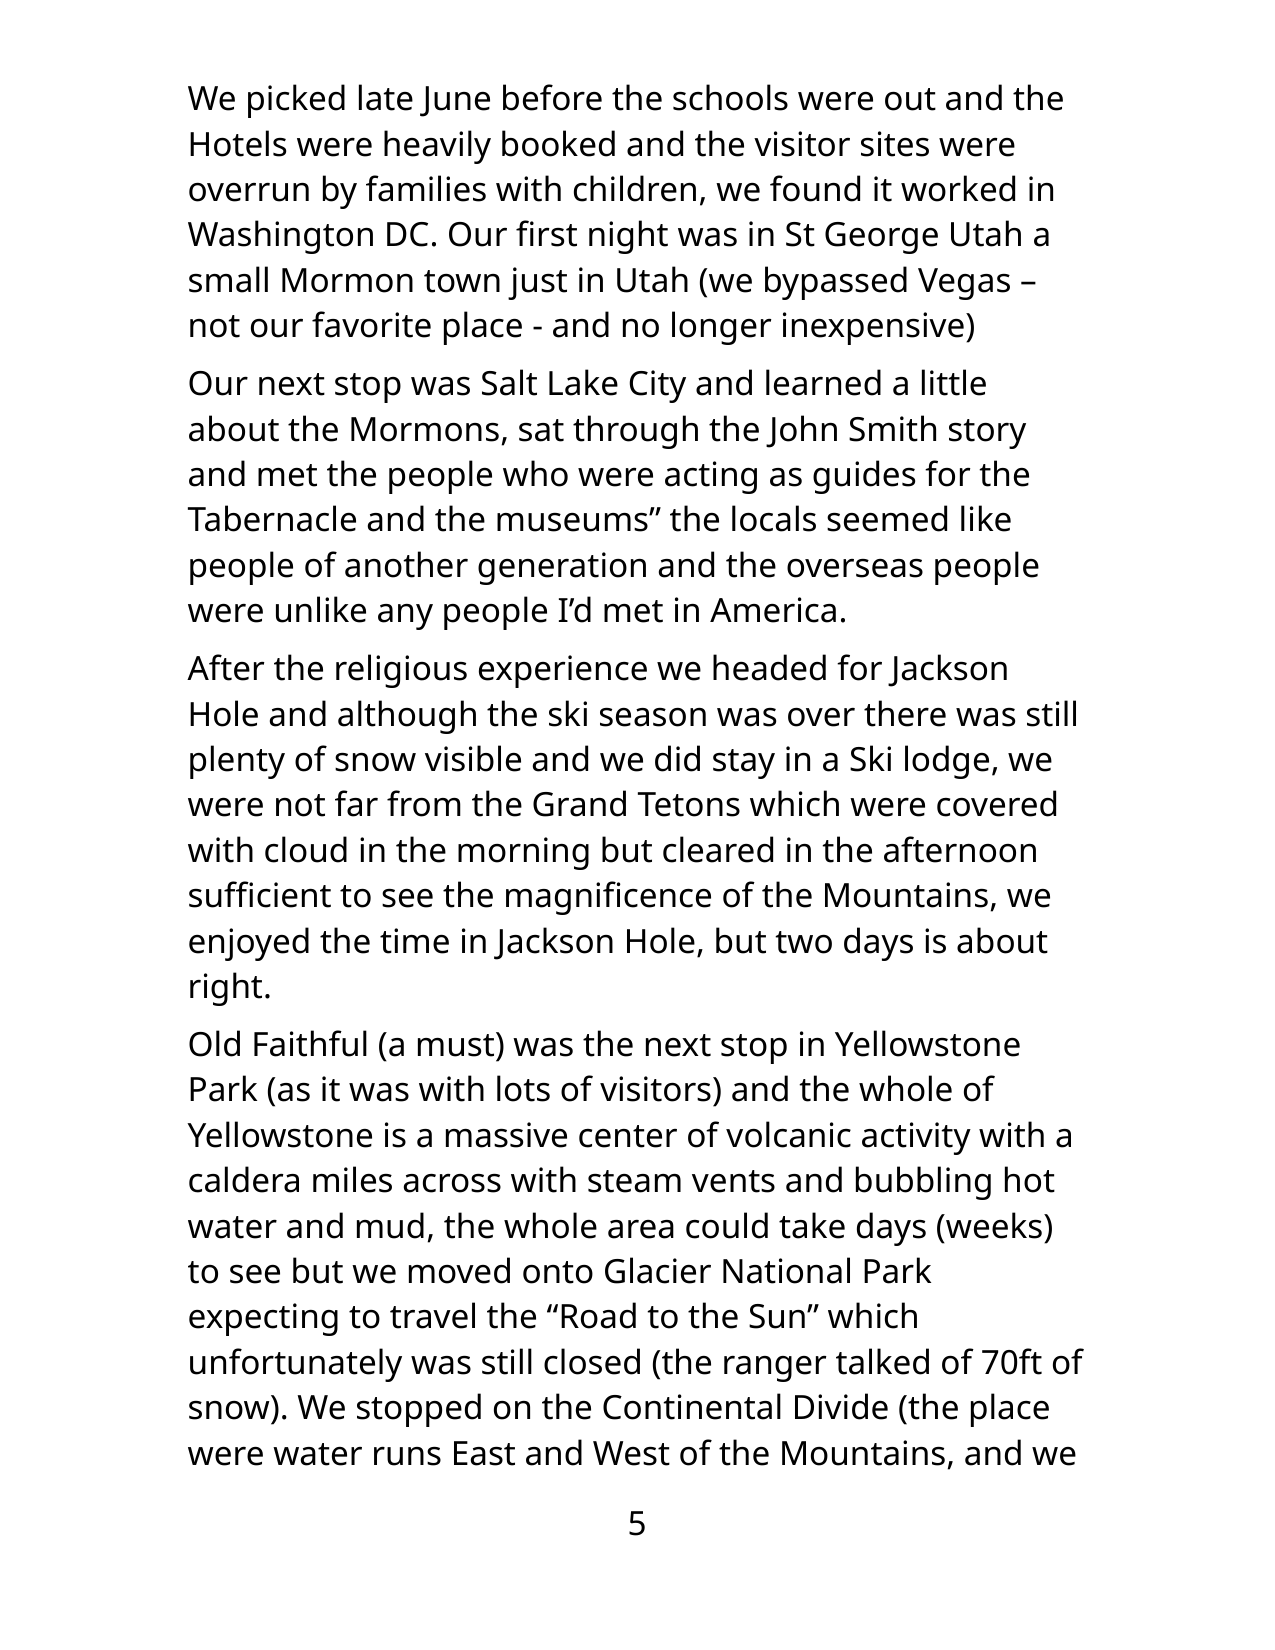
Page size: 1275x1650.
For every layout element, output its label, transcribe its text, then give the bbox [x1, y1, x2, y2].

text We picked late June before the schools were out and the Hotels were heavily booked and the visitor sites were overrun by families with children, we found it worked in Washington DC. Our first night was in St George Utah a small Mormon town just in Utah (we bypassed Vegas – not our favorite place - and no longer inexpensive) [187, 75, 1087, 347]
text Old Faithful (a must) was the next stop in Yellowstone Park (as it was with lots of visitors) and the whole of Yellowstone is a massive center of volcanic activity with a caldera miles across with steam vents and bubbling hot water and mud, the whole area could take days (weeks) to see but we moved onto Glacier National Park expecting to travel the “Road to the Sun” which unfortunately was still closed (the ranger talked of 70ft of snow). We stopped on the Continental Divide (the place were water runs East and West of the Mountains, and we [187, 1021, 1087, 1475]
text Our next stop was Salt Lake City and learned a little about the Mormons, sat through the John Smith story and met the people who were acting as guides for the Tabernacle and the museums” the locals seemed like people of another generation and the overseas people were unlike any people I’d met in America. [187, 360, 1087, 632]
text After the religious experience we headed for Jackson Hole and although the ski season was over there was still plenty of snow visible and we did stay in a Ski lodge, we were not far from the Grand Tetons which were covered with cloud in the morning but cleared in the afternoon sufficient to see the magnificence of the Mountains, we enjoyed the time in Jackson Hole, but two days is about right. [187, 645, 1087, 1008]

__________________________________________________

# [REQUIREMENTS]
Please repeat the stretch from the start of the records through the line containing "For every layout", replacing "bbox" with "bounding box" and leaving everything else unchanged. Leave the pictures out of your answer.

# [EXPECTED ANSWER]
Page size: 1275x1650.
For every layout element, output its label, transcribe its text, then give the bounding box [x1, y1, x2, y2].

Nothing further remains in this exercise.